The icupkg tool is not finished. It needs testing/debugging, and if we decide to use automatically updated index files, such code will need to be written and integrated. Its package-handling code (mostly a C++ class) has been moved (aug26) to the toolutil library so that we can easily reuse this code in other codes, via Java JNI, etc. icupkg is part of CVS since 20050826.
What do we want to achieve? Thoughts:
Not everything here is easy, nor handled nearly completely with the above proposal.
(Emails 20050824)
Here's my thoughts from an ICU4J perspective.

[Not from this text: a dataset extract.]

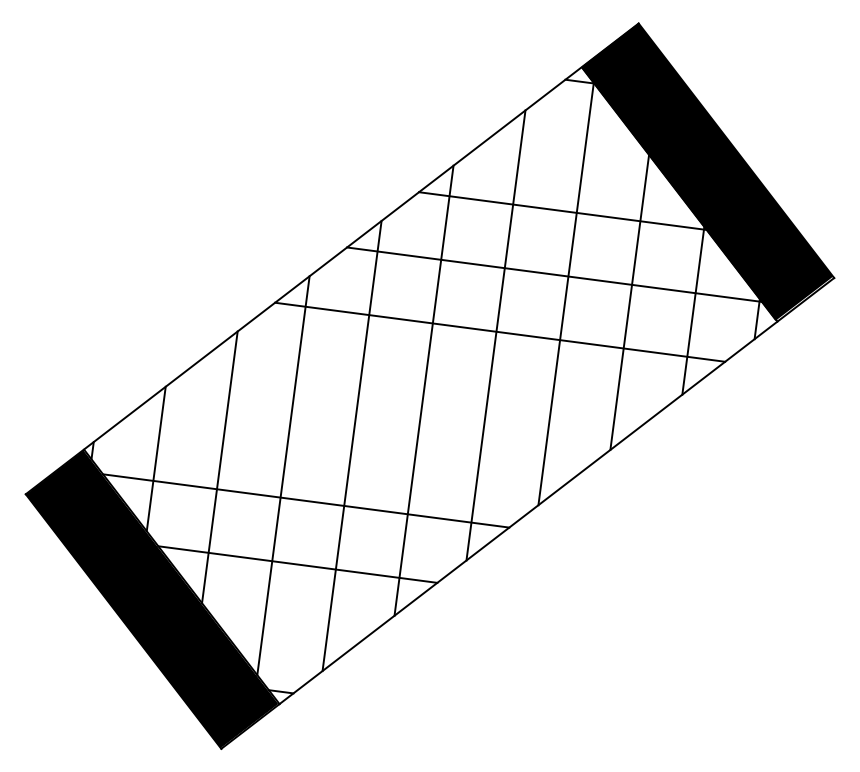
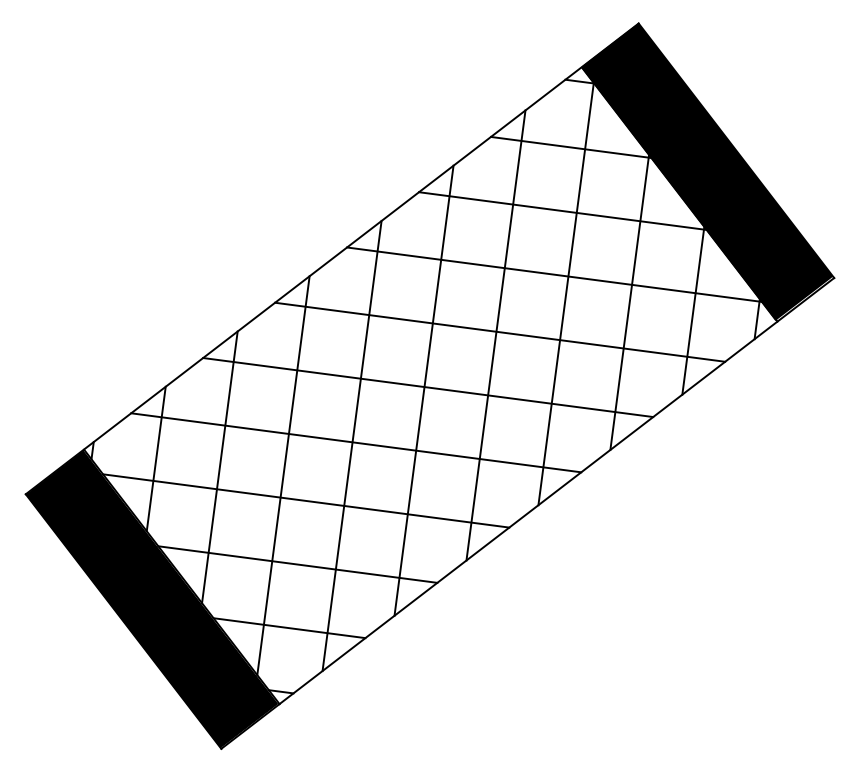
line at (570, 147): none -> present
line at (428, 387): none -> present
line at (356, 442): none -> present
line at (289, 628): none -> present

My main concern is to keep it easy for Java users to build and customize ICU4J with a minimum of tooling. Currently, all you need is Ant, JDK 1.4, and the ICU4J source jar. ICU4J uses locale-specific .res files (in the main) so that removing particular resources is 'easy' (disregarding problems that arise from removing some resources that other resources alias, or messing up inheritance). Adding resources to our resource tree is not really possible, but people can build their own resource trees using standard Java resources. I suspect the main demand is to reduce footprint by removing unused resources.

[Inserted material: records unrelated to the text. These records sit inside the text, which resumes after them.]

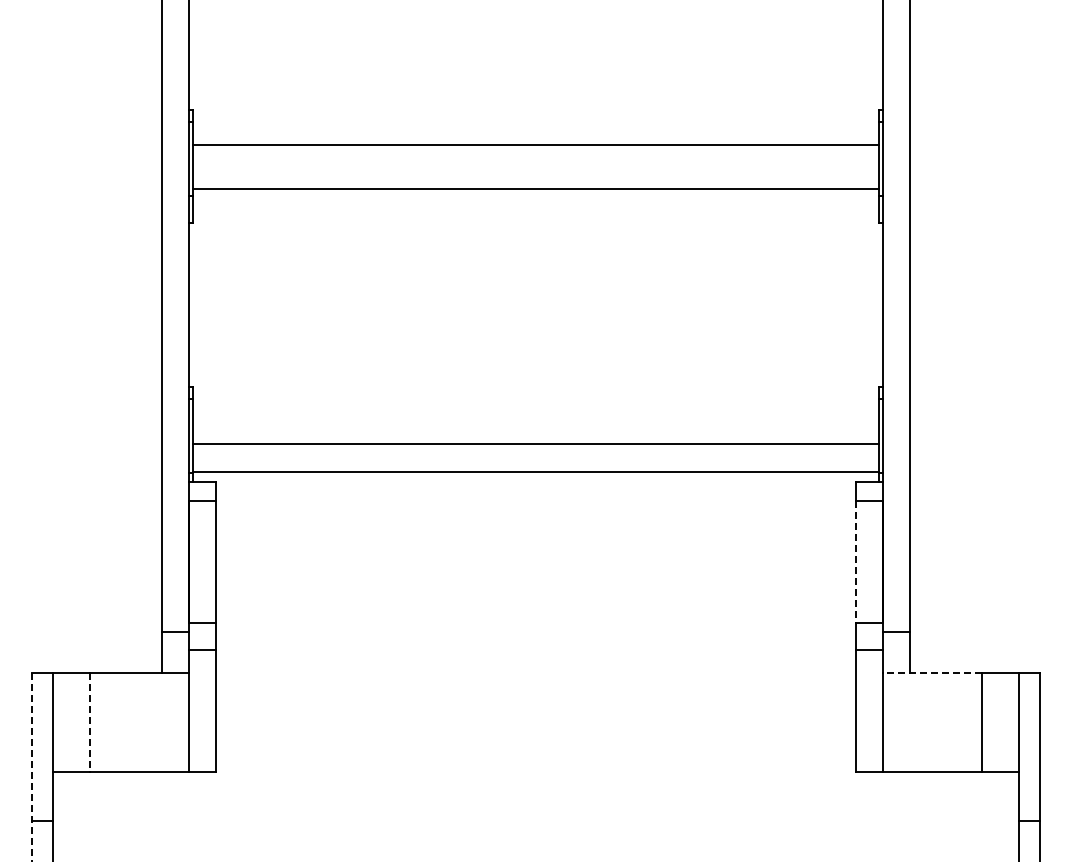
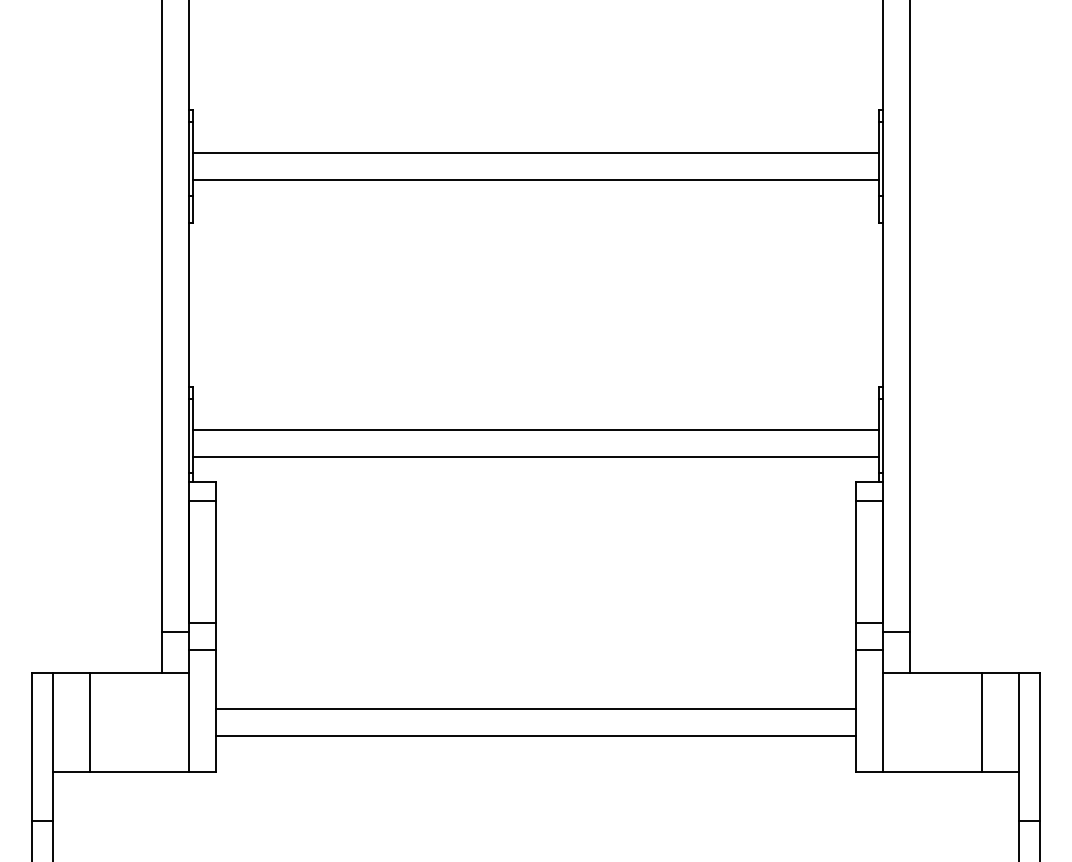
line at (535, 145) position: (535, 145) -> (535, 153)
line at (535, 188) position: (535, 188) -> (535, 179)
line at (535, 443) position: (535, 443) -> (535, 429)
line at (535, 471) position: (535, 471) -> (535, 456)
line at (856, 561): dashed -> solid
line at (932, 672): dashed -> solid
line at (535, 708): none -> present
line at (89, 722): dashed -> solid
line at (535, 735): none -> present
line at (32, 767): dashed -> solid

Requiring an ICU4C tool and accompanying ICU4C installation is a significant addition to the toolset. I'd like to keep the common case where ICU4J users just want to trim data in 'chunks'-- e.g. remove a bunch of locales, or all data related to an unused service-- as simple as it is currently.
Changes to internal structure of the data is simply a porting issue-- ICU4J needs to know how to read the .res files. If ICU4J retains the per-locale .res file format ICU4J is pretty much untouched, it already builds its indexes at build time by looking at what resources are present during the build. They are simply a list of strings naming the locales.
More significant customization would be done (I presume) by more sophisticated users who would be willing to install ICU4C and learn (at least) to use the tool. If ICU4J retains the per-locale res file model, then ideally these users could download the ICU .dat files and then use the tool to create the per-locale .res files (I don't know the tool's capabilities) without having to know how to build ICU and run other tools to do this. One-stop shopping is a plus here.
A Java tool that provided a GUI, and used ICU4JNI or called the ICU4C tool directly, would be a plus.
Doug, your concern is perfectly placed. Let me clarify.
The proposal does not change at all how ICU4J stores and loads .res files. If someone works from a .jar file or from its extracted contents, then nothing on that level will change. Changing the internal structure of .res files is not on the table.
The part of the discussion that affects ICU4J is the question of whether to use index files for getAvailable() and for aliases/equivalents/validSubLocales, or whether instead to enumerate the relevant items. We should have the same solution (index vs. enumeration) for both ICU4C and ICU4J.
The real change here would be that the index file would come from ICU4C (and an ICU4C tool) instead of from the ICU4J build process.
In addition, if we decide to go with index files, we need to decide whether to keep them in resource bundle format, or whether to use the data format of the conversion alias table. (The latter's source text form is actually simpler to edit than resource bundle sources.)
For generating new .res files, ICU4J already relies on ICU4C tools. If we add tool support for updating index files, this may or may not mean another ICU4C tool for that.
Another possible impact of the discussion on ICU4J: Ram has written a script that takes the ICU4C data, generates the Unicode properties files, and creates the ICU4J data .jar file. If the input to this script is a .dat package, then updating the .dat package with tools would also be a way to customize ICU4J data. The index files would be updated automatically before the script gets the .dat file.
Yes, the new icupkg tool (and the old decmn tool) can take a .dat file and extract all of the .res and other items in it as separate files. (Much like unzip.)